◆ **What this task involves**
Please edit the records from the line with "Нина Кузьмина" up to and including the last line of the records, replacing "Geografie" with "Geographie" and leaving everything else unchanged. Give back only those lines, and leave the pictures out of your answer.

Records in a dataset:
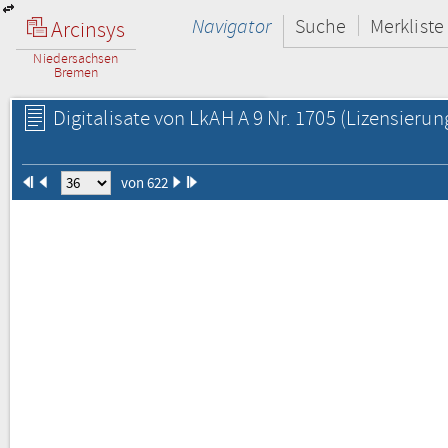
Navigator
Suche
Merkliste
Arcinsys
Niedersachsen
Bremen
Digitalisate von LkAH A 9 Nr. 1705
(Lizensierun
von 622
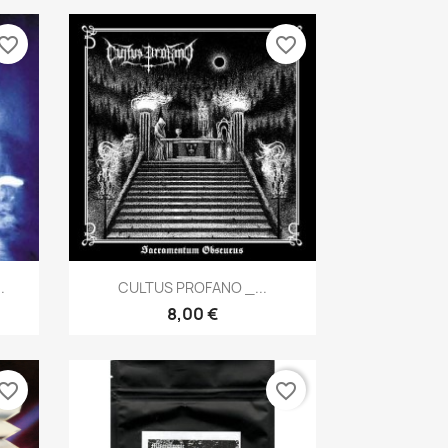
vorite_border
favorite_border
Aperçu rapide

.
CULTUS PROFANO _...
8,00 €
vorite_border
favorite_border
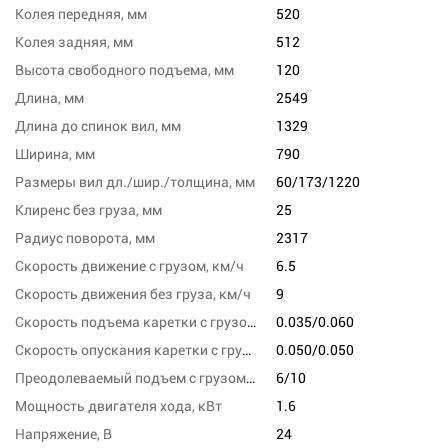
Колея передняя, мм
520
Колея задняя, мм
512
Высота свободного подъема, мм
120
Длина, мм
2549
Длина до спинок вил, мм
1329
Ширина, мм
790
Размеры вил дл./шир./толщина, мм
60/173/1220
Клиренс без груза, мм
25
Радиус поворота, мм
2317
Скорость движение с грузом, км/ч
6.5
Скорость движения без груза, км/ч
9
Скорость подъема каретки с грузом/без груза, м/с
0.035/0.060
Скорость опускания каретки с грузом/без груза,м/сек
0.050/0.050
Преодолеваемый подъем с грузом/без груза,%
6/10
Мощность двигателя хода, кВт
1.6
Напряжение, В
24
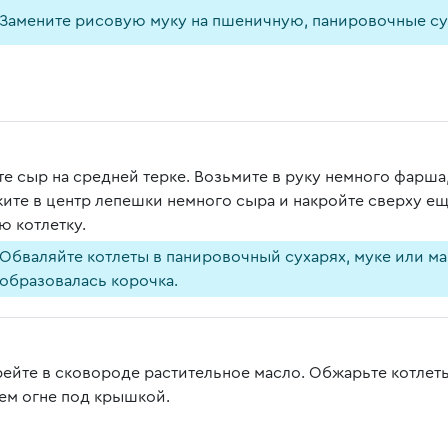
Замените рисовую муку на пшеничную, панировочные су
те сыр на средней терке. Возьмите в руку немного фарша
ите в центр лепешки немного сыра и накройте сверху 
ю котлетку.
Обваляйте котлеты в панировочный сухарях, муке или ма
образовалась корочка.
рейте в сковороде растительное масло. Обжарьте котлеты
ем огне под крышкой.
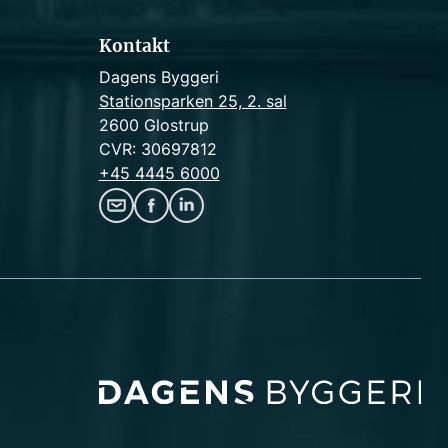
Kontakt
Dagens Byggeri
Stationsparken 25, 2. sal
2600 Glostrup
CVR: 30697812
+45 4445 6000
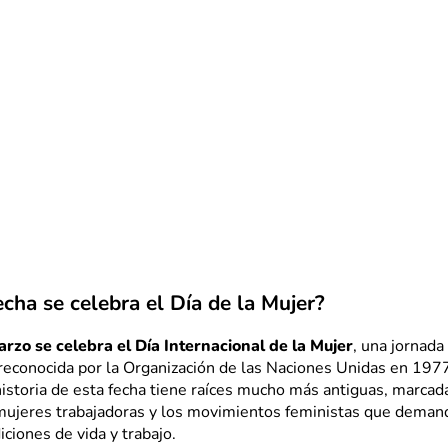
cha se celebra el Día de la Mujer?
rzo se celebra el Día Internacional de la Mujer
, una jornada
reconocida por la Organización de las Naciones Unidas en 1977
istoria de esta fecha tiene raíces mucho más antiguas, marcada
 mujeres trabajadoras y los movimientos feministas que dema
ciones de vida y trabajo.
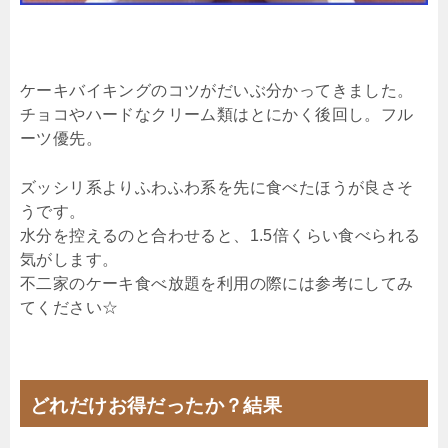
ケーキバイキングのコツがだいぶ分かってきました。
チョコやハードなクリーム類はとにかく後回し。フル
ーツ優先。
ズッシリ系よりふわふわ系を先に食べたほうが良さそ
うです。
水分を控えるのと合わせると、1.5倍くらい食べられる
気がします。
不二家のケーキ食べ放題を利用の際には参考にしてみ
てください☆
どれだけお得だったか？結果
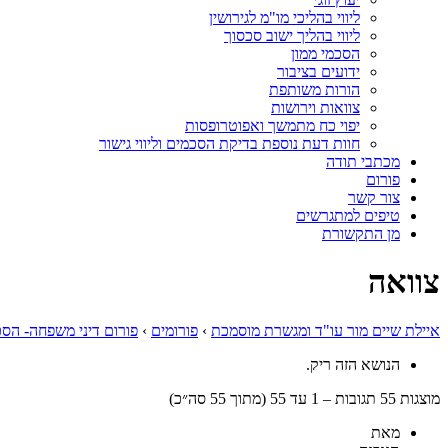
ליווי בהליכי מו"מ לגירושין
ליווי בהליך ישוב סכסוך
הסכמי ממון
ידועים בציבור
הורות משותפת
צוואות וירושות
יפוי כח מתמשך ואפוטרופסות
חוות דעת נוספת בדיקת הסכמים וליווי גישור
מכתבי תודה
פורום
צור קשר
טיפים למתגרשים
מן התקשורת
צוואה
איילת שיים מור עו"ד ומגשרת מוסמכת
›
פורומים
›
פורום דיני משפחה- הסכ
הנושא הזה ריק.
מוצגות 55 תגובות – 1 עד 55 (מתוך 55 סה״כ)
מאת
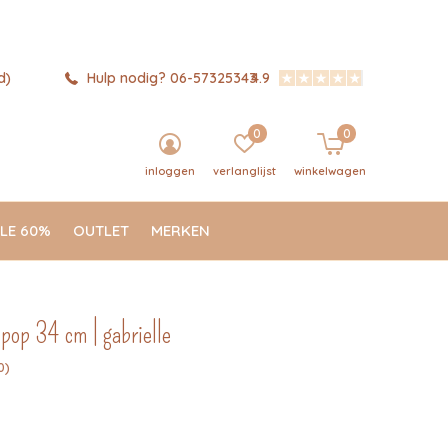
d)
Hulp nodig? 06-57325343
4.9
0
0
inloggen
verlanglijst
winkelwagen
LE 60%
OUTLET
MERKEN
pop 34 cm | gabrielle
0)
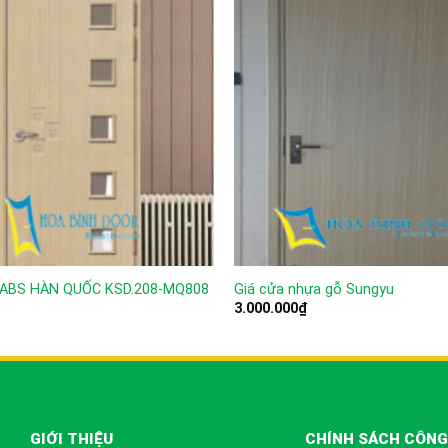
ABS HÀN QUỐC KSD.208-MQ808
Giá cửa nhựa gỗ Sungyu
3.000.000
₫
GIỚI THIỆU
CHÍNH SÁCH CÔNG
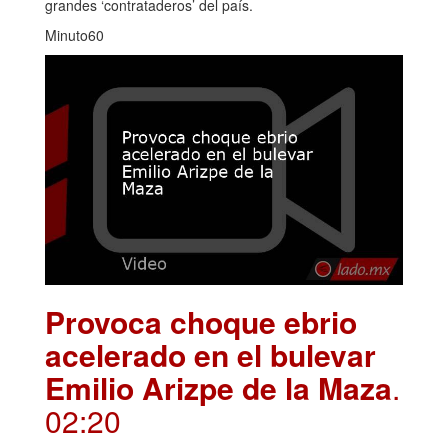
grandes ‘contrataderos’ del país.
Minuto60
Provoca choque ebrio
acelerado en el bulevar
Emilio Arizpe de la Maza
.
02:20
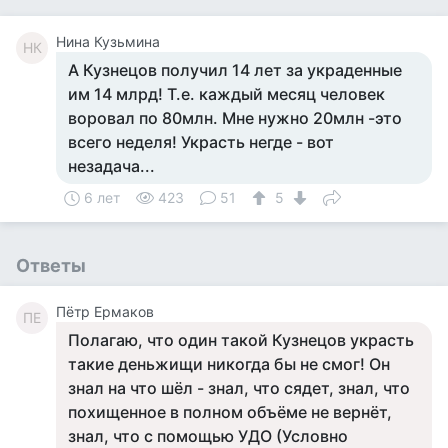
Нина Кузьмина
НК
А Кузнецов получил 14 лет за украденные
им 14 млрд! Т.е. каждый месяц человек
воровал по 80млн. Мне нужно 20млн -это
всего неделя! Украсть негде - вот
незадача...
6 лет
423
51
5
Ответы
Пётр Ермаков
ПЕ
Полагаю, что один такой Кузнецов украсть
такие деньжищи никогда бы не смог! Он
знал на что шёл - знал, что сядет, знал, что
похищенное в полном объёме не вернёт,
знал, что с помощью УДО (Условно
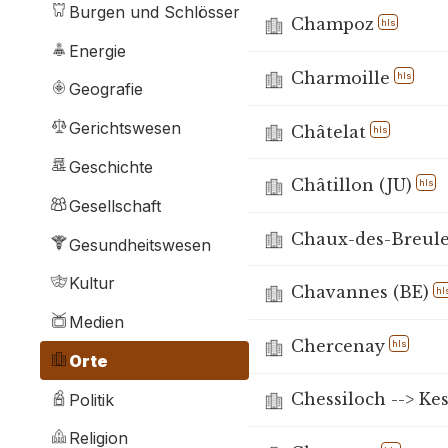
Burgen und Schlösser
Champoz
hls
Energie
Charmoille
hls
Geografie
Gerichtswesen
Châtelat
hls
Geschichte
Châtillon (JU)
hls
Gesellschaft
Chaux-des-Breule
Gesundheitswesen
Kultur
Chavannes (BE)
hl
Medien
Chercenay
hls
Orte
Chessiloch --> Kes
Politik
Religion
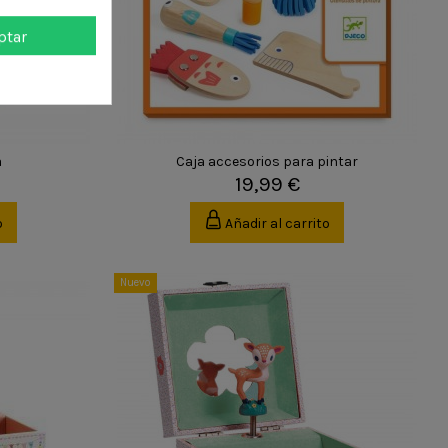
ptar
a
Caja accesorios para pintar
19,99 €
o
Añadir al carrito
Nuevo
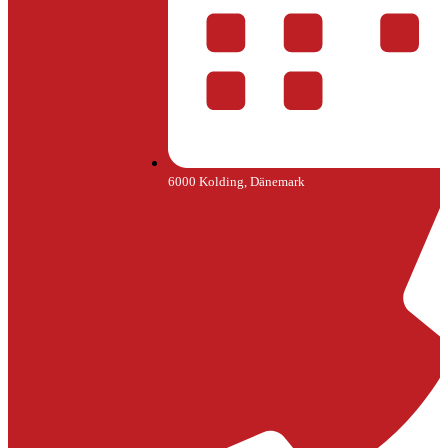
6000 Kolding, Dänemark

◆ **Output for this task**
Нина Кузьмина
НК
А Кузнецов получил 14 лет за украденные
им 14 млрд! Т.е. каждый месяц человек
воровал по 80млн. Мне нужно 20млн -это
всего неделя! Украсть негде - вот
незадача...
6 лет
423
51
5
Ответы
Пётр Ермаков
ПЕ
Полагаю, что один такой Кузнецов украсть
такие деньжищи никогда бы не смог! Он
знал на что шёл - знал, что сядет, знал, что
похищенное в полном объёме не вернёт,
знал, что с помощью УДО (Условно
Burgen und Schlösser
Champoz
hls
Energie
Charmoille
hls
Geographie
Gerichtswesen
Châtelat
hls
Geschichte
Châtillon (JU)
hls
Gesellschaft
Chaux-des-Breule
Gesundheitswesen
Kultur
Chavannes (BE)
hl
Medien
Chercenay
hls
Orte
Chessiloch --> Kes
Politik
Religion
ptar
a
Caja accesorios para pintar
19,99 €
o
Añadir al carrito
Nuevo
6000 Kolding, Dänemark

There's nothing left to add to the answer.